- **THE INPUT**:
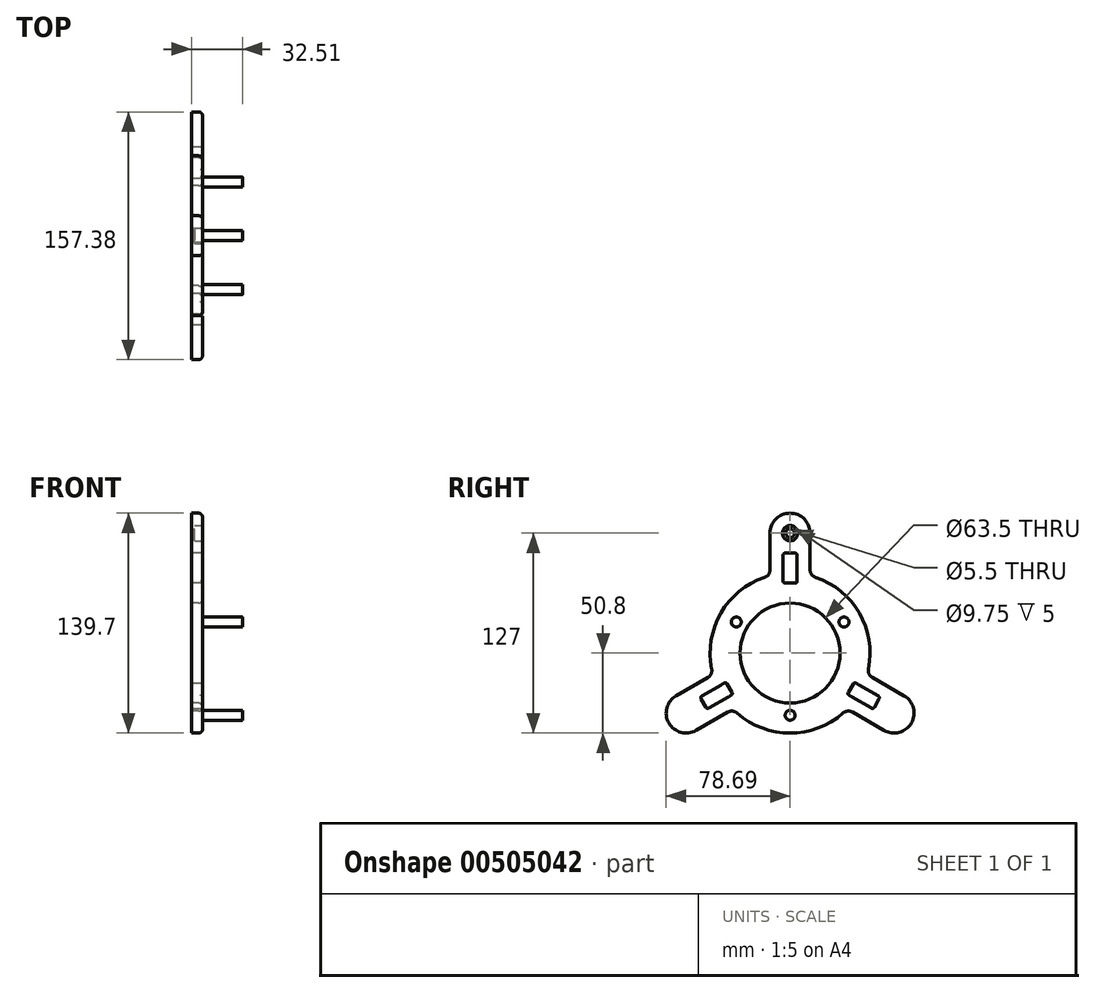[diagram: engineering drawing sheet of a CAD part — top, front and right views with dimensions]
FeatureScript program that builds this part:
annotation { "Feature Type Name" : "Feature", "Feature Type Description" : "" }
export const myFeature = defineFeature(function(context is Context, id is Id, definition is map)
    precondition{}
    {
        {
            var Q0;
            Q0=qCreatedBy(makeId("Right.planeOp"),FACE);
            var sketch = newSketch(context, id + "F0", { "sketchPlane" : qUnion([Q0])});
            skCircle(sketch, "E0", {"center": v(0, 0) * mm, "radius": 50.8 * mm});
            skCircle(sketch, "E1", {"center": v(0, 76.2) * mm, "radius": 12.7 * mm});
            skLineSegment(sketch, "E2", {"start": v(12.7, 76.2) * mm, "end": v(12.7, 49.19) * mm});
            skLineSegment(sketch, "E3", {"start": v(-12.7, 76.2) * mm, "end": v(-12.7, 49.19) * mm});
            skCircle(sketch, "E4", {"center": v(0, 0) * mm, "radius": 31.75 * mm});
            skLineSegment(sketch, "E5", {"start": v(0, 76.2) * mm, "end": v(0, 31.75) * mm});
            skLineSegment(sketch, "E6.bottom", {"start": v(4.45, 63.5) * mm, "end": v(-4.45, 63.5) * mm});
            skLineSegment(sketch, "E6.top", {"start": v(4.45, 44.45) * mm, "end": v(-4.45, 44.45) * mm});
            skLineSegment(sketch, "E6.left", {"start": v(4.45, 63.5) * mm, "end": v(4.45, 44.45) * mm});
            skLineSegment(sketch, "E6.right", {"start": v(-4.45, 63.5) * mm, "end": v(-4.45, 44.45) * mm});
            skPoint(sketch, "E6.middle", {"position": v(0, 53.98) * mm});
            skSolve(sketch);
        }
        {
            var Q0;
            {var subQ0=sQuery(id+"F0.wireOp",EDGE,"E0");var subQ1=makeQuery(id+"F0.imprint","INTERSECT",VERTEX,{"derivedFrom":[subQ0,sQuery(id+"F0.wireOp",EDGE,"E2")]});Q0=makeQuery(id+"F0.imprint","IMPRINT",FACE,{"disambiguationData":[TD([[makeQuery(id+"F0.imprint","IMPRINT",EDGE,{"disambiguationData":[TD([[subQ1,-1.0]])],"derivedFrom":subQ0}),1.0]])]});}
            var Q1;
            {var subQ0=sQuery(id+"F0.wireOp",EDGE,"E2");Q1=makeQuery(id+"F0.imprint","IMPRINT",FACE,{"disambiguationData":[TD([[makeQuery(id+"F0.imprint","IMPRINT",EDGE,{"derivedFrom":subQ0}),-1.0]])]});}
            var Q2;
            {var subQ0=sQuery(id+"F0.wireOp",EDGE,"E1");var subQ1=makeQuery(id+"F0.imprint","INTERSECT",VERTEX,{"derivedFrom":[subQ0,sQuery(id+"F0.wireOp",EDGE,"E2")]});Q2=makeQuery(id+"F0.imprint","IMPRINT",FACE,{"disambiguationData":[TD([[makeQuery(id+"F0.imprint","IMPRINT",EDGE,{"disambiguationData":[TD([[subQ1,-1.0]])],"derivedFrom":subQ0}),1.0]])]});}
            var Q3;
            {var subQ0=sQuery(id+"F0.wireOp",EDGE,"b7OHnpGz-8ywc-knMQ-bxzY-wuBPayrR5RMl");Q3=makeQuery(id+"F0.imprint","IMPRINT",FACE,{"disambiguationData":[TD([[makeQuery(id+"F0.imprint","IMPRINT",EDGE,{"derivedFrom":subQ0}),1.0]])]});}
            var Q4;
            {var subQ0=sQuery(id+"F0.wireOp",EDGE,"xrwcpAAF-OSON-ZUx1-X68L-PDSKPu6AwuQr");var subQ1=makeQuery(id+"F0.imprint","INTERSECT",VERTEX,{"derivedFrom":[subQ0,sQuery(id+"F0.wireOp",EDGE,"b7OHnpGz-8ywc-knMQ-bxzY-wuBPayrR5RMl")]});Q4=makeQuery(id+"F0.imprint","IMPRINT",FACE,{"disambiguationData":[TD([[makeQuery(id+"F0.imprint","IMPRINT",EDGE,{"disambiguationData":[TD([[subQ1,-1.0]])],"derivedFrom":subQ0}),1.0]])]});}
            var Q5;
            {var subQ0=sQuery(id+"F0.wireOp",EDGE,"RlsfpPi4-7fas-HaKM-YI3l-A7btP1uvOqbB");Q5=makeQuery(id+"F0.imprint","IMPRINT",FACE,{"disambiguationData":[TD([[makeQuery(id+"F0.imprint","IMPRINT",EDGE,{"derivedFrom":subQ0}),1.0]])]});}
            var Q6;
            {var subQ5=sQuery(id+"F0.wireOp",EDGE,"6OggtRER-jhK3-v4md-decp-ikiG6QNqgnZd");Q6=makeQuery(id+"F0.imprint","IMPRINT",FACE,{"disambiguationData":[TD([[makeQuery(id+"F0.imprint","IMPRINT",EDGE,{"derivedFrom":subQ5}),1.0]])]});}
            var Q7;
            {var subQ5=sQuery(id+"F0.wireOp",EDGE,"FEhqOE9T-DJEj-I29Y-v5rS-7Lfa6DwVfN2z.bottom");Q7=makeQuery(id+"F0.imprint","IMPRINT",FACE,{"disambiguationData":[TD([[makeQuery(id+"F0.imprint","IMPRINT",EDGE,{"derivedFrom":subQ5}),1.0]])]});}
            var Q8;
            {var subQ0=sQuery(id+"F0.wireOp",EDGE,"E3");Q8=makeQuery(id+"F0.imprint","IMPRINT",FACE,{"disambiguationData":[TD([[makeQuery(id+"F0.imprint","IMPRINT",EDGE,{"derivedFrom":subQ0}),1.0]])]});}
            extrude(context, id + "F1", {"entities" : qUnion([Q0, Q1, Q2, Q3, Q4, Q5, Q6, Q7, Q8]), "depth" : 7.11 * mm});
        }
        {
            var Q0;
            Q0=makeQuery(id+"F1.opExtrude","CAP_FACE",FACE,{"disambiguationData":[OSD([sQuery(id+"F0.wireOp",EDGE,"E0"),sQuery(id+"F0.wireOp",EDGE,"E1"),sQuery(id+"F0.wireOp",EDGE,"E2"),sQuery(id+"F0.wireOp",EDGE,"E3")])],"isStart":false});
            var sketch = newSketch(context, id + "F2", { "sketchPlane" : qUnion([Q0])});
            skPoint(sketch, "E7", {"position": v(0, 76.2) * mm});
            skSolve(sketch);
        }
        {
            var Q0;
            Q0=sQuery(id+"F2.wireOp",VERTEX,"E7");
            var Q1;
            Q1=makeQuery(id+"F1.opExtrude","SWEPT_BODY",BODY,{"disambiguationData":[OSD([sQuery(id+"F0.wireOp",EDGE,"E0"),sQuery(id+"F0.wireOp",EDGE,"E1"),sQuery(id+"F0.wireOp",EDGE,"E2"),sQuery(id+"F0.wireOp",EDGE,"E3")])]});
            hole(context, id + "F3", {"style" : HoleStyle.C_BORE, "endStyle" : HoleEndStyle.THROUGH, "standardTappedOrClearance" : lookupTablePath({ "standard" : "ISO", "fit" : "Normal", "size" : "M5", "type" : "Clearance" }), "standardBlindInLast" : lookupTablePath({ "fit" : "Standard", "standard" : "ISO", "size" : "M5", "type" : "Clearance" }), "holeDiameter" : 5.5 * mm, "cBoreDiameter" : 9.75 * mm, "cBoreDepth" : 5 * mm, "isTappedThrough" : true, "tappedDepth" : 12.7 * mm, "tapClearance" : 3, "locations" : qUnion([Q0]), "scope" : qUnion([Q1])});
        }
        {
            var Q0;
            Q0=makeQuery(id+"F1.opExtrude","SWEPT_EDGE",EDGE,{"disambiguationData":[OSD([sQuery(id+"F0.wireOp",EDGE,"E6.bottom"),sQuery(id+"F0.wireOp",EDGE,"E6.left")])]});
            var Q1;
            Q1=makeQuery(id+"F1.opExtrude","SWEPT_EDGE",EDGE,{"disambiguationData":[OSD([sQuery(id+"F0.wireOp",EDGE,"E6.bottom"),sQuery(id+"F0.wireOp",EDGE,"E6.right")])]});
            var Q2;
            Q2=makeQuery(id+"F1.opExtrude","SWEPT_EDGE",EDGE,{"disambiguationData":[OSD([sQuery(id+"F0.wireOp",EDGE,"E6.top"),sQuery(id+"F0.wireOp",EDGE,"E6.right")])]});
            var Q3;
            Q3=makeQuery(id+"F1.opExtrude","SWEPT_EDGE",EDGE,{"disambiguationData":[OSD([sQuery(id+"F0.wireOp",EDGE,"E6.top"),sQuery(id+"F0.wireOp",EDGE,"E6.left")])]});
            var Q4;
            Q4=makeQuery(id+"F1.opExtrude","CAP_EDGE",EDGE,{"disambiguationData":[OSD([sQuery(id+"F0.wireOp",EDGE,"E6.top")])],"isStart":false});
            var Q5;
            Q5=makeQuery(id+"F3.hole-0.boolean.opBoolean","COPY",EDGE,{"derivedFrom":makeQuery(id+"F3.hole-0.opRevolve","SWEPT_EDGE",EDGE,{"disambiguationData":[OSD([sQuery(id+"F3.hole-0.sketch.wireOp",EDGE,"cbore_start_line_2"),sQuery(id+"F3.hole-0.sketch.wireOp",EDGE,"cbore_start_line_3")])]})});
            fillet(context, id + "F4", {"entities" : qUnion([Q0, Q1, Q2, Q3, Q4, Q5]), "radius" : 1.27 * mm, "tangentPropagation" : true, "allowEdgeOverflow" : false});
        }
        {
            var Q0;
            Q0=makeQuery(id+"F1.opExtrude","SWEPT_EDGE",EDGE,{"disambiguationData":[OSD([sQuery(id+"F0.wireOp",EDGE,"E0"),sQuery(id+"F0.wireOp",EDGE,"E3")])]});
            var Q1;
            Q1=makeQuery(id+"F1.opExtrude","SWEPT_EDGE",EDGE,{"disambiguationData":[OSD([sQuery(id+"F0.wireOp",EDGE,"E0"),sQuery(id+"F0.wireOp",EDGE,"E2")])]});
            fillet(context, id + "F5", {"entities" : qUnion([Q0, Q1]), "radius" : 5.08 * mm, "tangentPropagation" : true, "allowEdgeOverflow" : false});
        }
        {
            var Q0;
            Q0=makeQuery(id+"F1.opExtrude","CAP_FACE",FACE,{"disambiguationData":[OSD([sQuery(id+"F0.wireOp",EDGE,"E0"),sQuery(id+"F0.wireOp",EDGE,"E1"),sQuery(id+"F0.wireOp",EDGE,"E2"),sQuery(id+"F0.wireOp",EDGE,"E3"),sQuery(id+"F0.wireOp",EDGE,"E4"),sQuery(id+"F0.wireOp",EDGE,"E6.bottom"),sQuery(id+"F0.wireOp",EDGE,"E6.top"),sQuery(id+"F0.wireOp",EDGE,"E6.left"),sQuery(id+"F0.wireOp",EDGE,"E6.right")])],"isStart":false});
            var sketch = newSketch(context, id + "F6", { "sketchPlane" : qUnion([Q0])});
            skCircle(sketch, "E8", {"center": v(0, -39.5) * mm, "radius": 3.17 * mm});
            skSolve(sketch);
        }
        {
            var Q0;
            Q0=makeQuery(id+"F6.imprint","IMPRINT",FACE,{"disambiguationData":[TD([[makeQuery(id+"F6.imprint","IMPRINT",EDGE,{"derivedFrom":sQuery(id+"F6.wireOp",EDGE,"E8")}),1.0]])]});
            extrude(context, id + "F7", {"entities" : qUnion([Q0]), "operationType" : NewBodyOperationType.ADD, "depth" : 25.4 * mm, "offsetDistance" : 25.4 * mm});
        }
        {
            var Q0;
            Q0=makeQuery(id+"F1.opExtrude","SWEPT_FACE",FACE,{"disambiguationData":[OSD([sQuery(id+"F0.wireOp",EDGE,"E2")])]});
            var Q1;
            Q1=makeQuery(id+"F1.opExtrude","SWEPT_FACE",FACE,{"disambiguationData":[OSD([sQuery(id+"F0.wireOp",EDGE,"E1")])]});
            var Q2;
            Q2=makeQuery(id+"F1.opExtrude","SWEPT_FACE",FACE,{"disambiguationData":[OSD([sQuery(id+"F0.wireOp",EDGE,"E3")])]});
            var Q3;
            Q3=makeQuery(id+"F3.hole-0.boolean.opBoolean","COPY",FACE,{"derivedFrom":makeQuery(id+"F3.hole-0.opRevolve","SWEPT_FACE",FACE,{"disambiguationData":[OSD([sQuery(id+"F3.hole-0.sketch.wireOp",EDGE,"cbore_start_line_1")])]})});
            var Q4;
            Q4=makeQuery(id+"F3.hole-0.boolean.opBoolean","COPY",FACE,{"derivedFrom":makeQuery(id+"F3.hole-0.opRevolve","SWEPT_FACE",FACE,{"disambiguationData":[OSD([sQuery(id+"F3.hole-0.sketch.wireOp",EDGE,"cbore_start_line_2")])]})});
            var Q5;
            Q5=makeQuery(id+"F3.hole-0.boolean.opBoolean","COPY",FACE,{"derivedFrom":makeQuery(id+"F3.hole-0.opRevolve","SWEPT_FACE",FACE,{"disambiguationData":[OSD([sQuery(id+"F3.hole-0.sketch.wireOp",EDGE,"core_line_2")])]})});
            var Q6;
            Q6=makeQuery(id+"F5.opFillet","BLEND_FACE",FACE,{"disambiguationData":[OSD([sQuery(id+"F0.wireOp",EDGE,"E0"),sQuery(id+"F0.wireOp",EDGE,"E2")])]});
            var Q7;
            Q7=makeQuery(id+"F5.opFillet","BLEND_FACE",FACE,{"disambiguationData":[OSD([sQuery(id+"F0.wireOp",EDGE,"E0"),sQuery(id+"F0.wireOp",EDGE,"E3")])]});
            var Q8;
            Q8=makeQuery(id+"F1.opExtrude","SWEPT_FACE",FACE,{"disambiguationData":[OSD([sQuery(id+"F0.wireOp",EDGE,"E6.right")])]});
            var Q9;
            Q9=makeQuery(id+"F4.opFillet","BLEND_FACE",FACE,{"disambiguationData":[OSD([sQuery(id+"F0.wireOp",EDGE,"E6.right")])]});
            var Q10;
            {var subQ0=sQuery(id+"F0.wireOp",EDGE,"E6.right");var subQ1=sQuery(id+"F0.wireOp",EDGE,"E6.bottom");Q10=makeQuery(id+"F4.opFillet","BLEND_FACE",FACE,{"disambiguationData":[OSD([subQ1,subQ0]),TDD([makeQuery(id+"F1.opExtrude","CAP_VERTEX",VERTEX,{"disambiguationData":[OSD([subQ1,subQ0])],"isStart":false})])]});}
            var Q11;
            {var subQ0=sQuery(id+"F0.wireOp",EDGE,"E6.right");var subQ1=sQuery(id+"F0.wireOp",EDGE,"E6.bottom");Q11=makeQuery(id+"F4.opFillet","BLEND_FACE",FACE,{"disambiguationData":[OSD([subQ1,subQ0]),TDD([makeQuery(id+"F1.opExtrude","SWEPT_EDGE",EDGE,{"disambiguationData":[OSD([subQ1,subQ0])]})])]});}
            var Q12;
            Q12=makeQuery(id+"F4.opFillet","BLEND_FACE",FACE,{"disambiguationData":[OSD([sQuery(id+"F0.wireOp",EDGE,"E6.bottom")])]});
            var Q13;
            Q13=makeQuery(id+"F1.opExtrude","SWEPT_FACE",FACE,{"disambiguationData":[OSD([sQuery(id+"F0.wireOp",EDGE,"E6.bottom")])]});
            var Q14;
            {var subQ0=sQuery(id+"F0.wireOp",EDGE,"E6.left");var subQ1=sQuery(id+"F0.wireOp",EDGE,"E6.bottom");Q14=makeQuery(id+"F4.opFillet","BLEND_FACE",FACE,{"disambiguationData":[OSD([subQ1,subQ0]),TDD([makeQuery(id+"F1.opExtrude","SWEPT_EDGE",EDGE,{"disambiguationData":[OSD([subQ1,subQ0])]})])]});}
            var Q15;
            {var subQ0=sQuery(id+"F0.wireOp",EDGE,"E6.left");var subQ1=sQuery(id+"F0.wireOp",EDGE,"E6.bottom");Q15=makeQuery(id+"F4.opFillet","BLEND_FACE",FACE,{"disambiguationData":[OSD([subQ1,subQ0]),TDD([makeQuery(id+"F1.opExtrude","CAP_VERTEX",VERTEX,{"disambiguationData":[OSD([subQ1,subQ0])],"isStart":false})])]});}
            var Q16;
            Q16=makeQuery(id+"F4.opFillet","BLEND_FACE",FACE,{"disambiguationData":[OSD([sQuery(id+"F0.wireOp",EDGE,"E6.left")])]});
            var Q17;
            Q17=makeQuery(id+"F1.opExtrude","SWEPT_FACE",FACE,{"disambiguationData":[OSD([sQuery(id+"F0.wireOp",EDGE,"E6.left")])]});
            var Q18;
            {var subQ0=sQuery(id+"F0.wireOp",EDGE,"E6.left");var subQ1=sQuery(id+"F0.wireOp",EDGE,"E6.top");Q18=makeQuery(id+"F4.opFillet","BLEND_FACE",FACE,{"disambiguationData":[OSD([subQ1,subQ0]),TDD([makeQuery(id+"F1.opExtrude","CAP_VERTEX",VERTEX,{"disambiguationData":[OSD([subQ1,subQ0])],"isStart":false})])]});}
            var Q19;
            {var subQ0=sQuery(id+"F0.wireOp",EDGE,"E6.left");var subQ1=sQuery(id+"F0.wireOp",EDGE,"E6.top");Q19=makeQuery(id+"F4.opFillet","BLEND_FACE",FACE,{"disambiguationData":[OSD([subQ1,subQ0]),TDD([makeQuery(id+"F1.opExtrude","SWEPT_EDGE",EDGE,{"disambiguationData":[OSD([subQ1,subQ0])]})])]});}
            var Q20;
            Q20=makeQuery(id+"F1.opExtrude","SWEPT_FACE",FACE,{"disambiguationData":[OSD([sQuery(id+"F0.wireOp",EDGE,"E6.top")])]});
            var Q21;
            Q21=makeQuery(id+"F4.opFillet","BLEND_FACE",FACE,{"disambiguationData":[OSD([sQuery(id+"F0.wireOp",EDGE,"E6.top")])]});
            var Q22;
            {var subQ0=sQuery(id+"F0.wireOp",EDGE,"E6.right");var subQ1=sQuery(id+"F0.wireOp",EDGE,"E6.top");Q22=makeQuery(id+"F4.opFillet","BLEND_FACE",FACE,{"disambiguationData":[OSD([subQ1,subQ0]),TDD([makeQuery(id+"F1.opExtrude","CAP_VERTEX",VERTEX,{"disambiguationData":[OSD([subQ1,subQ0])],"isStart":false})])]});}
            var Q23;
            {var subQ0=sQuery(id+"F0.wireOp",EDGE,"E6.right");var subQ1=sQuery(id+"F0.wireOp",EDGE,"E6.top");Q23=makeQuery(id+"F4.opFillet","BLEND_FACE",FACE,{"disambiguationData":[OSD([subQ1,subQ0]),TDD([makeQuery(id+"F1.opExtrude","SWEPT_EDGE",EDGE,{"disambiguationData":[OSD([subQ1,subQ0])]})])]});}
            var Q24;
            Q24=makeQuery(id+"F4.opFillet","BLEND_FACE",FACE,{"disambiguationData":[OSD([sQuery(id+"F3.hole-0.sketch.wireOp",EDGE,"cbore_start_line_2"),sQuery(id+"F3.hole-0.sketch.wireOp",EDGE,"cbore_start_line_3")])]});
            var Q25;
            Q25=makeQuery(id+"F7.opExtrude","SWEPT_FACE",FACE,{"disambiguationData":[OSD([sQuery(id+"F6.wireOp",EDGE,"E8")])]});
            var Q26;
            Q26=makeQuery(id+"F1.opExtrude","SWEPT_FACE",FACE,{"disambiguationData":[OSD([sQuery(id+"F0.wireOp",EDGE,"E0")])]});
            circularPattern(context, id + "F8", {"patternType" : PatternType.FACE, "faces" : qUnion([Q0, Q1, Q2, Q3, Q4, Q5, Q6, Q7, Q8, Q9, Q10, Q11, Q12, Q13, Q14, Q15, Q16, Q17, Q18, Q19, Q20, Q21, Q22, Q23, Q24, Q25]), "axis" : qUnion([Q26]), "angle" : 360 * degree, "instanceCount" : 3, "equalSpace" : true});
        }
        {
            var Q0;
            Q0=makeQuery(id+"F1.opExtrude","CAP_EDGE",EDGE,{"disambiguationData":[OSD([sQuery(id+"F0.wireOp",EDGE,"E3")])],"isStart":false});
            var Q1;
            Q1=makeQuery(id+"F1.opExtrude","CAP_EDGE",EDGE,{"disambiguationData":[OSD([sQuery(id+"F0.wireOp",EDGE,"E4")])],"isStart":false});
            fillet(context, id + "F9", {"entities" : qUnion([Q0, Q1]), "radius" : 2.54 * mm, "tangentPropagation" : true, "allowEdgeOverflow" : false});
        }
    });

- **PROBLEM STATEMENT**:
Change "myFeature" to "buildPart" in the lines starting at the first line and ending at the line that contains "v(-12.7, 76.2) *", and give those lines back with nothing else altered. Leave the pictures out of your answer.

- **ANSWER IN FULL**:
[diagram: engineering drawing sheet of a CAD part — top, front and right views with dimensions]
FeatureScript program that builds this part:
annotation { "Feature Type Name" : "Feature", "Feature Type Description" : "" }
export const buildPart = defineFeature(function(context is Context, id is Id, definition is map)
    precondition{}
    {
        {
            var Q0;
            Q0=qCreatedBy(makeId("Right.planeOp"),FACE);
            var sketch = newSketch(context, id + "F0", { "sketchPlane" : qUnion([Q0])});
            skCircle(sketch, "E0", {"center": v(0, 0) * mm, "radius": 50.8 * mm});
            skCircle(sketch, "E1", {"center": v(0, 76.2) * mm, "radius": 12.7 * mm});
            skLineSegment(sketch, "E2", {"start": v(12.7, 76.2) * mm, "end": v(12.7, 49.19) * mm});
            skLineSegment(sketch, "E3", {"start": v(-12.7, 76.2) * mm, "end": v(-12.7, 49.19) * mm});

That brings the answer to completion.